- _Task goal_: Among the records below, find the lines that contain "nuclear" and copy each of them.

- _Available data_:
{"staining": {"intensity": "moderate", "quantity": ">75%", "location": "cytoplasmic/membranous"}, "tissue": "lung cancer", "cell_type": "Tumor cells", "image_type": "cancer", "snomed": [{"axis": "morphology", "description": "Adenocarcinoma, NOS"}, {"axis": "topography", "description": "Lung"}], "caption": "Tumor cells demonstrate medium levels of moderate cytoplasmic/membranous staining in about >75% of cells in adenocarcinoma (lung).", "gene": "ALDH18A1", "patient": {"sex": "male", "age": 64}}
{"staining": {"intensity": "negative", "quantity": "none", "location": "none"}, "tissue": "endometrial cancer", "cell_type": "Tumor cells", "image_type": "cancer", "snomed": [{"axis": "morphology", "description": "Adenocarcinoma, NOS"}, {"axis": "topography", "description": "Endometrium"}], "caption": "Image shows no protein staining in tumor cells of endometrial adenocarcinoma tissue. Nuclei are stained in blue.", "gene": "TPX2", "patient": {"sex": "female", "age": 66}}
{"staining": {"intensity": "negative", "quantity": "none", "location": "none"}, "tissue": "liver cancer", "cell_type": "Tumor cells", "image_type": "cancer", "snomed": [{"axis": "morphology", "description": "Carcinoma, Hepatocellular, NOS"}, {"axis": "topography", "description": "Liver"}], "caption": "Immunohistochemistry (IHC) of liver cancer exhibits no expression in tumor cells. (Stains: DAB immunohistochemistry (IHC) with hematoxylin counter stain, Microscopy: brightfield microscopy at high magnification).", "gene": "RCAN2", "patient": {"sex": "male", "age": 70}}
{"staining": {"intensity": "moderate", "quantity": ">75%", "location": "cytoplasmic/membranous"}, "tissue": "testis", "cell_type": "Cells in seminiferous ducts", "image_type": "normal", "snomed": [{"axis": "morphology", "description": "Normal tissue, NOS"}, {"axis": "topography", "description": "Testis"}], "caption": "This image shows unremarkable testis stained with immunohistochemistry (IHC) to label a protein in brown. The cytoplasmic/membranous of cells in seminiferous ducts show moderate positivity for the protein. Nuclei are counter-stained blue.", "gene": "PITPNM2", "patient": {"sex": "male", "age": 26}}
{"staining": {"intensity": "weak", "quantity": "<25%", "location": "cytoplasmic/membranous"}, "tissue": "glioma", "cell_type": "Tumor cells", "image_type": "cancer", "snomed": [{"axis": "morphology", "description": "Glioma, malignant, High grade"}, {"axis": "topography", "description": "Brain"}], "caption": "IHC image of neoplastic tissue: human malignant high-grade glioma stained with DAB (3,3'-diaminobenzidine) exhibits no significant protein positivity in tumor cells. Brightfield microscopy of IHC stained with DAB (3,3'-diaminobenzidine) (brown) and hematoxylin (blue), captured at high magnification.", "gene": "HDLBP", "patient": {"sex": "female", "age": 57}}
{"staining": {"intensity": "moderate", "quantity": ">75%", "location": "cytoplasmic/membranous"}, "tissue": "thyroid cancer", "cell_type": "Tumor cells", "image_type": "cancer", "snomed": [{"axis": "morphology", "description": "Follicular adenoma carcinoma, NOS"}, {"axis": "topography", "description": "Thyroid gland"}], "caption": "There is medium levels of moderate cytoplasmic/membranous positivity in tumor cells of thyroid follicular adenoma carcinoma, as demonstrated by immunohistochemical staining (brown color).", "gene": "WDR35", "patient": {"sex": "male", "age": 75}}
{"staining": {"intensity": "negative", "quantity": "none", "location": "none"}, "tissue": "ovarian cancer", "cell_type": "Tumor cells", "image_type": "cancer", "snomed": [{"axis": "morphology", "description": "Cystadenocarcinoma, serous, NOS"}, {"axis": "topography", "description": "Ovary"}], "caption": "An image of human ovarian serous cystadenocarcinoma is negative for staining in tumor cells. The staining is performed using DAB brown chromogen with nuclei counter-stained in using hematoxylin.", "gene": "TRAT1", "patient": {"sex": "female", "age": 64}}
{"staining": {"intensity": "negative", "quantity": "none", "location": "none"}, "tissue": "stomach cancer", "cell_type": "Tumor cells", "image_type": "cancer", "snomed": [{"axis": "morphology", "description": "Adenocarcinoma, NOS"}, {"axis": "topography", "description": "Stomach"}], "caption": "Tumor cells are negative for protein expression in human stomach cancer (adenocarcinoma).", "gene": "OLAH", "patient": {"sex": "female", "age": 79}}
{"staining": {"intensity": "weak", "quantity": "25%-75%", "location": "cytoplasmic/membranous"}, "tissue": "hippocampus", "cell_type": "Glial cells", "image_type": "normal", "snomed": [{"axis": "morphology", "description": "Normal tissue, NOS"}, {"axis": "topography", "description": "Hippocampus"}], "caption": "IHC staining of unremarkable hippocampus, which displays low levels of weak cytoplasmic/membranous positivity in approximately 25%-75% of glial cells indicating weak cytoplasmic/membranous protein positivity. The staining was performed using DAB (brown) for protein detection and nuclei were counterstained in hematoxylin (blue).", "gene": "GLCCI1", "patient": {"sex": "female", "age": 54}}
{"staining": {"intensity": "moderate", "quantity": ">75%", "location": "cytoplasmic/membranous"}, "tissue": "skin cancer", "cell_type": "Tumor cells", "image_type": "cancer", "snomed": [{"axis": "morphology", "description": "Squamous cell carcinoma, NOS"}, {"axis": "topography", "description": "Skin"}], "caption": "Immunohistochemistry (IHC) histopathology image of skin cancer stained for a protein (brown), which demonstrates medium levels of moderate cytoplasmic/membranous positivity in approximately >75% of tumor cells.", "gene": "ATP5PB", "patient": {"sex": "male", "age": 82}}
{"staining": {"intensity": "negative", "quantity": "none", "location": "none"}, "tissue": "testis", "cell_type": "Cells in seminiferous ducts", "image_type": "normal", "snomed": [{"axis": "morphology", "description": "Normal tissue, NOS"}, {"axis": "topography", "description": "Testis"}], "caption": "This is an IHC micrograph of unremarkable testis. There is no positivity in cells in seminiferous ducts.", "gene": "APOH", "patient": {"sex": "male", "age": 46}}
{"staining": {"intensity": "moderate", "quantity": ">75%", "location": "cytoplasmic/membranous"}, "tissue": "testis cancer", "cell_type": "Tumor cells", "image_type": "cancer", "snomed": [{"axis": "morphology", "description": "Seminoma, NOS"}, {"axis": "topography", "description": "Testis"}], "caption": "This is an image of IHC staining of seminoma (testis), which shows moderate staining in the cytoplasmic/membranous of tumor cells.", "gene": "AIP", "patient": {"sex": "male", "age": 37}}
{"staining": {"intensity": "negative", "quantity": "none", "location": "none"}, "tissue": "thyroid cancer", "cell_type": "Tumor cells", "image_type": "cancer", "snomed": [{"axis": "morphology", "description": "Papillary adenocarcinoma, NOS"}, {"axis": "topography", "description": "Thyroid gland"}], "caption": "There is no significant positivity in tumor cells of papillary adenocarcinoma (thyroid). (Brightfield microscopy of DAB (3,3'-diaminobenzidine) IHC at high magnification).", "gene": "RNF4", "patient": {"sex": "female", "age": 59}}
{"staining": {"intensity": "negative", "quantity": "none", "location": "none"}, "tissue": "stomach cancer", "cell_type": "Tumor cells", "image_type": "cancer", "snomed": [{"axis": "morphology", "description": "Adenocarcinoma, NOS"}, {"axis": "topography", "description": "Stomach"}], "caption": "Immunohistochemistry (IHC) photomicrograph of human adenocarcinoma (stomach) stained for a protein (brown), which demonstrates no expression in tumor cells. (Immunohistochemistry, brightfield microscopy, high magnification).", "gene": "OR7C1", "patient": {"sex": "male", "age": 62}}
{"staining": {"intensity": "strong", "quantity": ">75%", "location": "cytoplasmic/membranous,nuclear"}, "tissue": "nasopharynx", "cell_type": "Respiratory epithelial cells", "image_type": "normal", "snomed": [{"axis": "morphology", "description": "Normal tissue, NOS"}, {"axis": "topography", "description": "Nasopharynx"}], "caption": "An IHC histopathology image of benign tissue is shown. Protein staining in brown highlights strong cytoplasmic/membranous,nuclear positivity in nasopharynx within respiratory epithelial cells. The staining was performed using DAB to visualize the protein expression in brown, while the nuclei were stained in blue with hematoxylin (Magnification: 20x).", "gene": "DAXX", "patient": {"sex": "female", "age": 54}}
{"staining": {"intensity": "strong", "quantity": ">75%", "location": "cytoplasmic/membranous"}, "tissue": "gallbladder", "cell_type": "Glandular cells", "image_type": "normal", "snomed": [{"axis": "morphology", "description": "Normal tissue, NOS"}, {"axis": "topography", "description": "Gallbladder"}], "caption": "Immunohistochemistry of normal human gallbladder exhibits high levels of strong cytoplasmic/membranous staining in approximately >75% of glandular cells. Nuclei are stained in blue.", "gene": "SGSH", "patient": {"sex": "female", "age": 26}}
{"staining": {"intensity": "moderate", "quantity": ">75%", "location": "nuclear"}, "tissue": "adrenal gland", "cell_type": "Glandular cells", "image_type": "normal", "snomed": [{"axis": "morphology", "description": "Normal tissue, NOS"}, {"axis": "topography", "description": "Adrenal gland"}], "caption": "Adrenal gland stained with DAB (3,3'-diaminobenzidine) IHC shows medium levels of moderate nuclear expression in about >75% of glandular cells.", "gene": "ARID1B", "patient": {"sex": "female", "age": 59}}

- _Solution_:
{"staining": {"intensity": "strong", "quantity": ">75%", "location": "cytoplasmic/membranous,nuclear"}, "tissue": "nasopharynx", "cell_type": "Respiratory epithelial cells", "image_type": "normal", "snomed": [{"axis": "morphology", "description": "Normal tissue, NOS"}, {"axis": "topography", "description": "Nasopharynx"}], "caption": "An IHC histopathology image of benign tissue is shown. Protein staining in brown highlights strong cytoplasmic/membranous,nuclear positivity in nasopharynx within respiratory epithelial cells. The staining was performed using DAB to visualize the protein expression in brown, while the nuclei were stained in blue with hematoxylin (Magnification: 20x).", "gene": "DAXX", "patient": {"sex": "female", "age": 54}}
{"staining": {"intensity": "moderate", "quantity": ">75%", "location": "nuclear"}, "tissue": "adrenal gland", "cell_type": "Glandular cells", "image_type": "normal", "snomed": [{"axis": "morphology", "description": "Normal tissue, NOS"}, {"axis": "topography", "description": "Adrenal gland"}], "caption": "Adrenal gland stained with DAB (3,3'-diaminobenzidine) IHC shows medium levels of moderate nuclear expression in about >75% of glandular cells.", "gene": "ARID1B", "patient": {"sex": "female", "age": 59}}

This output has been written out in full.